There may be problems on CentOS. The mysqlclient driver may not be installed or the version may not match. In the end, I installed it, but it didn't take effect, so I switched to the Python MySQL driver, even though mysqlclient has been verified by Airflow's official CI. Ubuntu or other systems should not have any problems.
PS: Using the official one is also fine. Download a version that matches the system version (CentOS 7) mariadb-devel and install it.

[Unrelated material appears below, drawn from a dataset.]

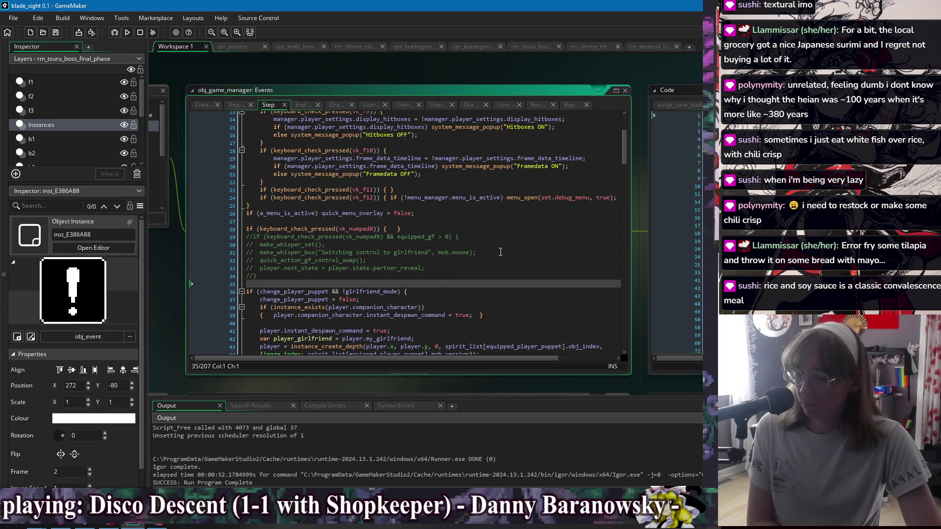
scroll(502, 252, down, 1)
right_click(357, 66)
mouse_move(387, 80)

After saving the changes, execute:

airflow db migrate

The system will automatically migrate the required database to the MySQL server you specified. Unexpectedly, another problem occurred when Airflow was creating tables:

airflow Invalid default value for 'updated_at'

It can be understood that this is due to the default time format of MySQL. MySQL is currently in strict mode and needs to change the MySQL mode setting to:

SET SQL_MODE='ALLOW_INVALID_DATES';

But this is only a temporary solution. In the end, you need to modify the MySQL configuration file (my.ini) to remove NO_ZERO_DATE from the sql-mode option and then restart. However, because our MySQL is deployed in Docker, vim command cannot be used inside Docker... This problem is still pending.

Finally:

airflow db migrate
airflow standalone

You can see a lot of new tables in the MySQL database, and the system can be accessed normally through the web. Success!

Unsolved Problems#

  • Permanent modification of MySQL configuration file
  • Whether there will be any problems with SQLite after the modification is not permanent
  • The deployment mode of the production environment must be different from the current one.